EXPRESI.co, BONTANG – Tema lomba penulisan artikel tingkat nasional yang diselenggarakan BPIP masih menuai kritik dari banyak pihak. Salah satunya datang dari penulis Linda Christanty.
Ia menilai bahwa tema tersebut adalah provokasi terhadap pandangan Pancasila dan Islam.
“Dua tema kompetisi ini tendensius,” kata Linda dalam melalui akun Facebook, dikutip kumparan, Minggu (15/8).
Menurut dia, lomba penulisan dalam rangka Hari Santri Nasional itu mencerminkan Islamofobik.
“Seolah pujian, tetapi sesungguhnya mencerminkan praktik Islamofobik. Seolah memuliakan dengan slogan ‘Dari Santri untuk NKRI’, tetapi sesungguhnya sebuah provokasi,” imbuh ida.
BPIP menggelar kompetisi penulisan artikel tingkat nasional untuk menyambut Hari Santri Nasional. Ada dua tema yang diangkat, yaitu hormat bendera menurut hukum Islam dan menyanyikan lagu kebangsaan menurut hukum Islam.
Tema yang diusung dalam lomba tersebut menuai polemik karena dinilai dapat menimbulkan pertentangan antara Islam dan Pancasila. Adapun, menurut Linda, tema ini tetap provokatif meski ditujukan bagi agama lain.
“Andaikata kata ‘Islam’ dalam tema-tema ini diganti dengan ‘Kristen’, ‘Katolik’, ‘Hindu’, ‘Buddha’, atau ‘Kong Hu Cu’, juga sama saja maknanya. Yaitu mengindikasikan prasangka, kebencian, ketakutan, dan diskriminasi terhadap agama atau pemeluk agama tertentu dan juga provokasi,” terang dia.
Linda berpendapat agama dan Pancasila tak seharusnya dibenturkan. Pandangan terhadap dua hal ini pun sifatnya sangat pribadi dan tak dapat digunakan untuk menilai seseorang.

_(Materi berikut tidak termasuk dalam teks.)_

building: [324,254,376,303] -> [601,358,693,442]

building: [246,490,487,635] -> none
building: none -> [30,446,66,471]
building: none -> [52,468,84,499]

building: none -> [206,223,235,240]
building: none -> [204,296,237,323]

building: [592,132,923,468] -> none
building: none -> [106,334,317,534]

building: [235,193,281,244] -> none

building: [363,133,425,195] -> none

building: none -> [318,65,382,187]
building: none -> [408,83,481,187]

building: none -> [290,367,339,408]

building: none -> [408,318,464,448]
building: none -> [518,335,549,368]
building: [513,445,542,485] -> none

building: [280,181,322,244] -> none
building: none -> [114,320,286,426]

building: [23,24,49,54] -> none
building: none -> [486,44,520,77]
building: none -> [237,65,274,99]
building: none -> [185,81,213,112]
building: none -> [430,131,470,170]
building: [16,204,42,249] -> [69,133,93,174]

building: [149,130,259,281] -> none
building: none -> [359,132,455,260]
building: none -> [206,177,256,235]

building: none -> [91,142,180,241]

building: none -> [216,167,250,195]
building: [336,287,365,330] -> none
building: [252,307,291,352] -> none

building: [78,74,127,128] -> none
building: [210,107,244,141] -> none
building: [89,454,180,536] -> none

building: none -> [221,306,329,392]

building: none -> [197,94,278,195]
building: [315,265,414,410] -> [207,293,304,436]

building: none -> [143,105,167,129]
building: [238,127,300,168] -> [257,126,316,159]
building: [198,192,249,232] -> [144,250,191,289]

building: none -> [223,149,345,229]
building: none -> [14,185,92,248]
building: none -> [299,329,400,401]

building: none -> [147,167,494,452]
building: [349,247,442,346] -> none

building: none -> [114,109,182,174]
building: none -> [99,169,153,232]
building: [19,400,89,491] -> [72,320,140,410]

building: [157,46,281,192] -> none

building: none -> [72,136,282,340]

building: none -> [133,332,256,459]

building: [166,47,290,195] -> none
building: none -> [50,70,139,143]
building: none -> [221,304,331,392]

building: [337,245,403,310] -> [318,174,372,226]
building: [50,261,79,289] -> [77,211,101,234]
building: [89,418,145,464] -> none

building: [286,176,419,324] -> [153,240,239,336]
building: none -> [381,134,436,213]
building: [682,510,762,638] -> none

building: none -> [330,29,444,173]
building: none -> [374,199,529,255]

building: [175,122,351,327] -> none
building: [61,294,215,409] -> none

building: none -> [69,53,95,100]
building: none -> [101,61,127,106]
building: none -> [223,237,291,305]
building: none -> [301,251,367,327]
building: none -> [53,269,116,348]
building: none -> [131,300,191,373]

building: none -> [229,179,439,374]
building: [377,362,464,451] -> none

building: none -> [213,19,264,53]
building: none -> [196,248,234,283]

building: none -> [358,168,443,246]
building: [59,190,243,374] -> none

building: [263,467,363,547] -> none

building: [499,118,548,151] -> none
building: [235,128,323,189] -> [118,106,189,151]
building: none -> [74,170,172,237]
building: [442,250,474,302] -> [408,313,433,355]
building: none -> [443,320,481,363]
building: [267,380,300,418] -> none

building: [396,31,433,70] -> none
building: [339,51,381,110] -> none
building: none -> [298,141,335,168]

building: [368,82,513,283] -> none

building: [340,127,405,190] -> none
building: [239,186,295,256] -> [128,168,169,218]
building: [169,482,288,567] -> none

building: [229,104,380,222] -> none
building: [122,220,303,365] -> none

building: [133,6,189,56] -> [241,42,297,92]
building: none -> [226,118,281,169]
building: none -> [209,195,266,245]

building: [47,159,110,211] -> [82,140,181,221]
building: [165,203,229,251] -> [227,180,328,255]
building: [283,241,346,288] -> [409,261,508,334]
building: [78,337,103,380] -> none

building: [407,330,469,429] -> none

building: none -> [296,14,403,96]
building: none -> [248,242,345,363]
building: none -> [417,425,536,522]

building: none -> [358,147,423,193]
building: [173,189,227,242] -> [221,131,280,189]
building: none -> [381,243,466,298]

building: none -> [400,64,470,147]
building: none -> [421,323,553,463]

“Kita masih ingat bagaimana 75 anggota KPK dinyatakan tidak lulus TWK, dan salah satu pertanyaan dalam tes tersebut yang diketahui publik adalah “memilih Pancasila atau Alquran?”. Siapa pun yang menjawab ‘Alquran’, dinilai tidak Pancasilais atau melawan NKRI, lalu dipecat,” kata dia.
“Pertanyaan seperti itu tidak boleh diajukan, sebagaimana pertanyaan “memilih Pancasila atau Injil?” atau “memilih Pancasila atau Weda?” atau “memilih Pancasila atau Tripitaka”,” papar Linda.
Linda menjelaskan, agama adalah pilihan pribadi dan merupakan sebuah hak asasi manusia. Sementara Pancasila adalah dasar negara. Dua hal ini tak bisa dibenturkan atau dibandingkan.
Lebih lanjut, Linda juga menyoroti isu agama yang terus digunakan oleh politikus dan penguasa secara sistematis dan masif dalam beberapa tahun terakhir. Ia pun menyayangkan keberagaman Indonesia justru dimanfaatkan untuk kepentingan politik.
“Keberagaman itu sebuah anugerah, tetapi tidak dapat dipungkiri juga dapat membawa kita pada sengketa atau konflik yang harus diselesaikan. Masalah makin membesar dan meluas ketika kepentingan politik tertentu dan pribadi yang tidak bertanggung jawab terlibat untuk memanfaatkannya,” tandas dia.